### Brano di testo
+ + + +
Al governissimo, dice a Formiche.net Stefano Folli, editorialista di Repubblica e già direttore del Sole 24 Ore, non crede nessuno. Piuttosto il dato su cui ragionare è relativo all’estrema fragilità di questa maggioranza, con cui “non si arriverà alla fine della legislatura” perché molto debole: il M5S è un partner talmente fragile che di fatto questo è un monocolore piddino e Conte esiste in quanto i dem lo fanno esistere e questo alla lunga può essere fatale.
Perché ad un eventuale governissimo mancano le basi?
Perché non lo vuole quasi nessuno e non ci sono le circostanze adatte. Bisognerebbe avere un comune sentire quantomeno, un’idea da condividere nell’immediato e non mi pare ci sia. Il centrosinistra non credo abbia voglia di allearsi con la destra, e intendo tutta la destra, visto che non si può pensare di lasciar fuori qualcuno. Viceversa Salvini è rientrato in gioco, per questa ragione è salito al Colle, sforzandosi di dare di sé un’immagine diversa da quella degli ultimi mesi. Ma non credo possa illudersi che vi siano le condizioni per un governissimo.
Nel 2011 fu possibile: quali le differenze?
Era in atto la drammatica crisi dello spread, con una situazione molto particolare in cui l’Europa non sopportava più Berlusconi. A torto o a ragione, fu presa una certa decisione. Per adesso quelle circostanze non ci sono, magari fra quindici giorni il quadro sarà cambiato.
I due Mattei cercano il governissimo perché, con profili diversi, sono in un momento di impasse?
Entrambi necessitano di uno scenario politico diverso dall’attuale, che li emargina. Detto questo non vedo però un asse tale da poter rovesciare gli assetti generali. Infatti questa ipotesi non è andata molto lontano.
Il fatto che non siano appoggiati nelle aree di riferimento, Meloni (che va in senso opposto), e il Pd che spera nell’uscita di Renzi per sostituirlo con i responsabili, è un’ulteriore scoglio per loro?
+ + + +
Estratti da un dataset
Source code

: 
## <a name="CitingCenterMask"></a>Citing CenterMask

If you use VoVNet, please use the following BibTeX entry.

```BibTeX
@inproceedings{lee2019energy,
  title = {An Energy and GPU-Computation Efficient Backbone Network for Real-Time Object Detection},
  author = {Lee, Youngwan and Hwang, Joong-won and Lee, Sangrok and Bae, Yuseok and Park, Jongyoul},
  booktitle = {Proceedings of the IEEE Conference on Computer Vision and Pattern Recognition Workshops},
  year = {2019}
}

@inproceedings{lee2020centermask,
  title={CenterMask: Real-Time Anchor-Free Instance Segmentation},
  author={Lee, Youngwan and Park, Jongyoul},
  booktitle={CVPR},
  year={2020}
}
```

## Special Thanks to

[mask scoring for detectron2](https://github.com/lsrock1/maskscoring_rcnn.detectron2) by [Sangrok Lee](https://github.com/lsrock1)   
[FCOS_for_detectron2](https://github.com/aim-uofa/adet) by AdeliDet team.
+ + + +
### Domande sul materiale
[a] Nell'intervista sul governissimo, quale giornale ha diretto in passato Stefano Folli?
[b] Indica se ciascuna affermazione concorda con l'intervista sul governissimo e cita le parole decisive: (i) secondo Folli, con questa maggioranza si arriverà alla fine della legislatura; (ii) nel 2011 era in corso la crisi dello spread; (iii) Salvini è salito al Colle.
[c] Trascrivi parola per parola, per favore, il passo dell'intervista sul governissimo che comincia con "I due Mattei" e prosegue fino a "andata molto lontano.".

### Elenco delle soluzioni
[a] Il Sole 24 Ore.

[b]
(i) No: "non si arriverà alla fine della legislatura".
(ii) Sì: "Era in atto la drammatica crisi dello spread".
(iii) Sì: "per questa ragione è salito al Colle".

[c]
I due Mattei cercano il governissimo perché, con profili diversi, sono in un momento di impasse?
Entrambi necessitano di uno scenario politico diverso dall’attuale, che li emargina. Detto questo non vedo però un asse tale da poter rovesciare gli assetti generali. Infatti questa ipotesi non è andata molto lontano.